# Cruising Advice Needed!!! 2 or 3 cabin for 3 single guys?



## TSOJOURNER (Dec 16, 1999)

A couple buddies and myself are taking off for a 4 month sailing cruise around the caribbean and are currently shopping for a boat. The 3 of us have never cruised before and have no way of knowing if a 2 cabin boat would suffice or drive us mad. I''m hoping to get advice from experienced cruisers who could provide valuable insight. At this time we''ve got about $100,000 to spend and are finding nice 37'' mid 90''s, 2 cabin production boats such as the Hunter 375. On the other hand we''re finding larger (40''), yet perviously chartered, mid 90''s 3 cabin production boats such as the Beneteau 400/405. This poses two questions:

1) Is it reasonable to believe that three guys (who have roomed together for some time) could fare well on a 2 cabin boat for 4 months. And, 

2) Is it worth the sacrifice to buy a smaller boat, knowing it hasn''t been abused in charter and would possibly hold a better resale value. 

Any advice is greatly appreciated!!!!!

Rob


----------



## TSOJOURNER (Dec 16, 1999)

Rob

My advice is 3 guys = 3 cabins.
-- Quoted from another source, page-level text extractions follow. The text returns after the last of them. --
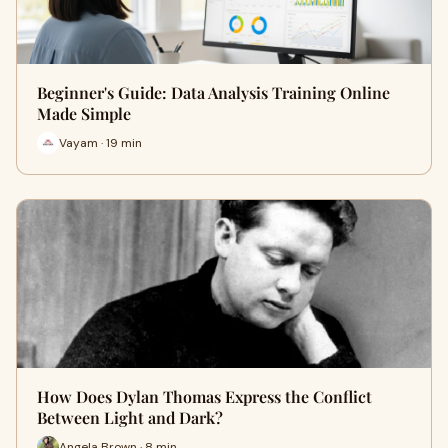
Beginner's Guide: Data Analysis Training Online
Made Simple
Vayam · 19 min
How Does Dylan Thomas Express the Conflict
Between Light and Dark?
Angela Brown · 8 min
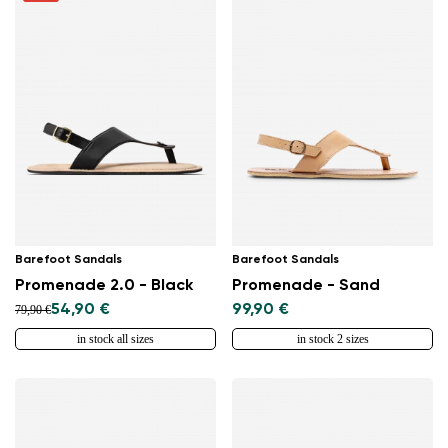
Barefoot Sandals
Barefoot Sandals
Promenade 2.0 - Black
Promenade - Sand
54,90 €
99,90 €
79,90 €
in stock all sizes
in stock 2 sizes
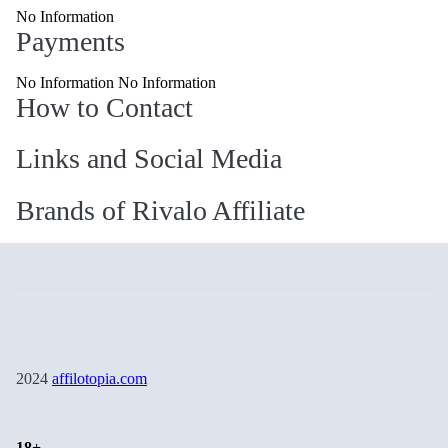
No Information
Payments
No Information No Information
How to Contact
Links and Social Media
Brands of Rivalo Affiliate
2024
affilotopia.com
18+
The advantage of a 3-cabin boat is if you don''t use the 3rd cabin for sleeping it can be converted for storage.

I happen to know of a 1994 beneteau 400/405 that is in mint shape with considerable upgrades and extras, including new sails, multistage battery charging, new steering system, feathering propeller and new running rigging and hardware, and more. Owner is firm at $128,900 but will work with you and help you set the boat up for extended cruising.

It is located in Nanny Cay, Tortola, BVI. By the way - not all ex-charter boats have been abused and many have been better maintained than privately owned yachts I''ve seen. Check the reponses by many people who have chartered boats from the premiere charter companies and the comments they make that many of the boats they chartered were in excellent condition.

If interested, contact me at [email protected]

Captain Ron


----------



## Jeff_H (Feb 26, 2000)

This is not a question that strangers can answer. It is quite difficult for three people to live within the confines of the typical cruising boat. The number of cabins has little to do with that dynamic. Then there is the issue of who gets the ''good cabin'' which is either the one with the most comfortable motion, its own private head or the best ventilation. 

There is also the matter of your choice of boats. You have mentioned some lighter duty boats. You will need to pick your weather windows and can expect a fair amount of maintenance costs. 

While Captain Ron and I have a difference of opinion on this, I have seen a lot of boats that came out of the charter trade and spoken to a lot of people who have bought ex-charter boats. Except for Captain Ron,I have never seen or heard of one that I would classify as a good deal or in good condition. Even the ones that looked half way decent turned out to have their own collection of serious problems. If you go the ex-charter boat route make sure that you maintain a reserve account equal to about 20% of what you buy the boat for. 

You need to understand that compared to private yachts, charter boats have an enormous amount of use, in harsher conditions ,and with people who are totally unfamiliar with proper operation of that vessel. While these boats do recieve basic maintenance, engine oil changes, sail replacement and the kinds of little year in and year out maintenance chores that are normal when you own a boat, are left untouched in the charter fleet. These chores not performed come back as frozen winches, blown up hardware, and dead engines, frayed running rigging, and so on. 

Jeff


----------



## Jon Conway (Oct 9, 2001)

I crewed on a 1 month trip and agree 3 guys
need 3 cabins. No idea about the charter vs.
private yacht debate but definitely go for 3 cabins. 
JC


----------



## gershel (Feb 4, 2001)

Get a catamaran. You will have all the room you need. Plus no heeling,shallow draft,great ventilation & rock solid at anchor. When your through cruising,the boat will sell quickly,probably for the same,or more,than you paid for it. 
Marc


----------



## JMJ (Oct 31, 2000)

If you''re still not sure after all this advice, maybe you guys should charter a 2 & 3 cabin boat once each and see how that goes before you spend a lot to buy a boat. Personally, I agree with everyone who says 3 cabins.


----------